DOCUMENT TEXT Block Start

Accelerated Chlorination at the Air-Organic Interface Revealed by Molecular Simulations and Kinetic Modeling
L Cohen and A Dodin and KR Wilson and DT Limmer, JOURNAL OF PHYSICAL CHEMISTRY LETTERS, 16, 7498-7505 (2025).
DOI: 10.1021/acs.jpclett.5c01169
An interface is a distinct chemical environment where reactivity can proceed differently than the bulk. Chemical reactions can speed up at air-water interfaces due to the rapidly varying electrostatic environment between highly polar liquid and nonpolar gas phases. Here, we show that reaction acceleration can also occur at nonpolar air- organic interfaces, which are prototypical chemical environments important for understanding atmospheric aerosols, industrial membranes, and biological cells. We examine the uptake dynamics of chlorine gas at the air/squalene interface to better interpret the anomalous reaction kinetics observed in previous aerosol experiments. Utilizing molecular dynamics simulations and coarse-grained kinetic models, we find evidence that chlorine addition to squalene carbon double bonds at the interface occurs over an order of magnitude faster than in the bulk. This acceleration is due to two mechanisms: faster diffusion of chlorine on the surface, and a collective thermodynamic driving force termed "tail spearfishing" that increases the probability of encounter between chlorine and squalene tails that extend into the gas phase.

DOCUMENT TEXT Block End

* **WHAT TO DO**
1. Rewrite the chlorination abstract from "Accelerated Chlorination at" to "16, 7498-7505 (2025).", changing "Air-Organic Interface" to "Air-Water Interface".
2. According to the chlorination abstract, why does chlorine add to squalene double bonds faster at the interface than in the bulk?

DATASET Block Start

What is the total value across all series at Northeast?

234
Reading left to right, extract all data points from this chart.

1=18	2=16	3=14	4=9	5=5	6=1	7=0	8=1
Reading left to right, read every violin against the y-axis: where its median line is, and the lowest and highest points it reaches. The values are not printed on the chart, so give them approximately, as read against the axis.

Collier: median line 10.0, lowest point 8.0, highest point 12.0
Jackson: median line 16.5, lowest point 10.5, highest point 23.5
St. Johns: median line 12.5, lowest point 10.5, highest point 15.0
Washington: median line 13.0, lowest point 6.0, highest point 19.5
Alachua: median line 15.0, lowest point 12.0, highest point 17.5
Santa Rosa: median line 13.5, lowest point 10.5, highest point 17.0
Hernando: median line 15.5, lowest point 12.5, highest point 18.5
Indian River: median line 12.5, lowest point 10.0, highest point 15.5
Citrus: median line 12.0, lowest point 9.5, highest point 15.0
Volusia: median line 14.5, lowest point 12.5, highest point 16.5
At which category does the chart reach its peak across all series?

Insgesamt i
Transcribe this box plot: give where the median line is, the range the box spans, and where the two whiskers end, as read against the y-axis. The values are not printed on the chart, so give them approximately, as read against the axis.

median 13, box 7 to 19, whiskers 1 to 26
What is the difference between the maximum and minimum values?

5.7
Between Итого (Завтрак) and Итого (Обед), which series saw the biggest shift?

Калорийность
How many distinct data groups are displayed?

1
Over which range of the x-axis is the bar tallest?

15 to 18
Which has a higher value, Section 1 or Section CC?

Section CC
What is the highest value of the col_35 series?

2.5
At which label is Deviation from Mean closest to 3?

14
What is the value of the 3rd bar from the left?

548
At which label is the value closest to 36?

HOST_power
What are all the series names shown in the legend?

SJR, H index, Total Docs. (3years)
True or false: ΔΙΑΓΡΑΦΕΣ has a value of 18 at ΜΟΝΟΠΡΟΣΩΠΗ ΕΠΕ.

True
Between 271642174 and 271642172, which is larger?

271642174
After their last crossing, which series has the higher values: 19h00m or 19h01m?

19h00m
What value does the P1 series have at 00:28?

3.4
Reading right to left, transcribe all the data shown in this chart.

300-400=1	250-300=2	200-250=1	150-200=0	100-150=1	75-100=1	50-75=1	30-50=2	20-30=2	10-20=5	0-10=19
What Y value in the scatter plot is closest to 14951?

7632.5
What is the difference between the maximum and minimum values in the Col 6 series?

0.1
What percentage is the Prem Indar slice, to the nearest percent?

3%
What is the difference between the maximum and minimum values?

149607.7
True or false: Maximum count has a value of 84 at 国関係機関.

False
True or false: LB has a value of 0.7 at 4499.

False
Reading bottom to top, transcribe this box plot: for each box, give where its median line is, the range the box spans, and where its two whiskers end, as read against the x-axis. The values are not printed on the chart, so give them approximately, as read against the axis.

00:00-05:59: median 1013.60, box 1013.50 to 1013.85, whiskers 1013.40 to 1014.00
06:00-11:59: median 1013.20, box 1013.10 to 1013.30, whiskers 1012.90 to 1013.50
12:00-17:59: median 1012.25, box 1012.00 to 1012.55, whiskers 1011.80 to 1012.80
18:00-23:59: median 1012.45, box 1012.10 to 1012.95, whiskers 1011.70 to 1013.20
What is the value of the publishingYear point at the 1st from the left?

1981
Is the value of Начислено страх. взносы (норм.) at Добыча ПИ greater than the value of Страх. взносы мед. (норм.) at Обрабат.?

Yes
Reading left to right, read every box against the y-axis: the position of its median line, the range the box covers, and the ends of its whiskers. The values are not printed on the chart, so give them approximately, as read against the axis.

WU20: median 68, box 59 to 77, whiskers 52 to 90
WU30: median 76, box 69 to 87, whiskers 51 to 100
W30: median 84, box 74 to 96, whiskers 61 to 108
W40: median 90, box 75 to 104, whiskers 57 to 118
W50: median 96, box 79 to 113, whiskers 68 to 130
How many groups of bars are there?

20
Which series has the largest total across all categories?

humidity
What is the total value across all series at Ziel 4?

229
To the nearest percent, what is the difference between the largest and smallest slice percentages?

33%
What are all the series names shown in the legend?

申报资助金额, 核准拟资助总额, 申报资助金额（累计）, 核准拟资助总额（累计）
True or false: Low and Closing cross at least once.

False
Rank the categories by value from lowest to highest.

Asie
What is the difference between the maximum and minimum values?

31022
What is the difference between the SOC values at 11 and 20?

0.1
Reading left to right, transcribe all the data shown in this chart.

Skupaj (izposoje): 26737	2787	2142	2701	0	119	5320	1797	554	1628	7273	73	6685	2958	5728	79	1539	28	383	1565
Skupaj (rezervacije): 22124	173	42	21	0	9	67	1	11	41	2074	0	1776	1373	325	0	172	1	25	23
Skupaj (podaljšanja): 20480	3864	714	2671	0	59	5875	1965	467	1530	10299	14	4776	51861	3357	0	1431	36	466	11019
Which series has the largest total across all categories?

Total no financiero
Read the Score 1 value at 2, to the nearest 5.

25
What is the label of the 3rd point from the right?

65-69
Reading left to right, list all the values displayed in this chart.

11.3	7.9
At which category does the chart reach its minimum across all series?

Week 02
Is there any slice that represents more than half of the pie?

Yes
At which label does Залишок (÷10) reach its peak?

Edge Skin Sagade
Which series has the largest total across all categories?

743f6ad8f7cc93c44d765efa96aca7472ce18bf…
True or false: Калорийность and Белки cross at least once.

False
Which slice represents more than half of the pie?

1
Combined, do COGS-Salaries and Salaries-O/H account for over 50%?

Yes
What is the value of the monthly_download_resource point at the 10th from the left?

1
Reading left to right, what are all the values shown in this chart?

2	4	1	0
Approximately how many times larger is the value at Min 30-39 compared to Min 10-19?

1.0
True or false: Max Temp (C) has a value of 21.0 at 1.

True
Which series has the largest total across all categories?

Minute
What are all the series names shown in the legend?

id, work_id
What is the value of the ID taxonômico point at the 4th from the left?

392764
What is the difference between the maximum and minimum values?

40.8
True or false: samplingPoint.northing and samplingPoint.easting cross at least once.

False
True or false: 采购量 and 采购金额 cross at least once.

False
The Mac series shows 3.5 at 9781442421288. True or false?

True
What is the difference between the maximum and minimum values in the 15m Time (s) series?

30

DATASET Block End

* **RESPONSES BY ITEM NUMBER**
1.
Accelerated Chlorination at the Air-Water Interface Revealed by Molecular Simulations and Kinetic Modeling
L Cohen and A Dodin and KR Wilson and DT Limmer, JOURNAL OF PHYSICAL CHEMISTRY LETTERS, 16, 7498-7505 (2025).

2. Two mechanisms cause the acceleration. Chlorine diffuses faster on the surface. A collective thermodynamic driving force called "tail spearfishing" also raises the chance that chlorine meets squalene tails that extend into the gas phase.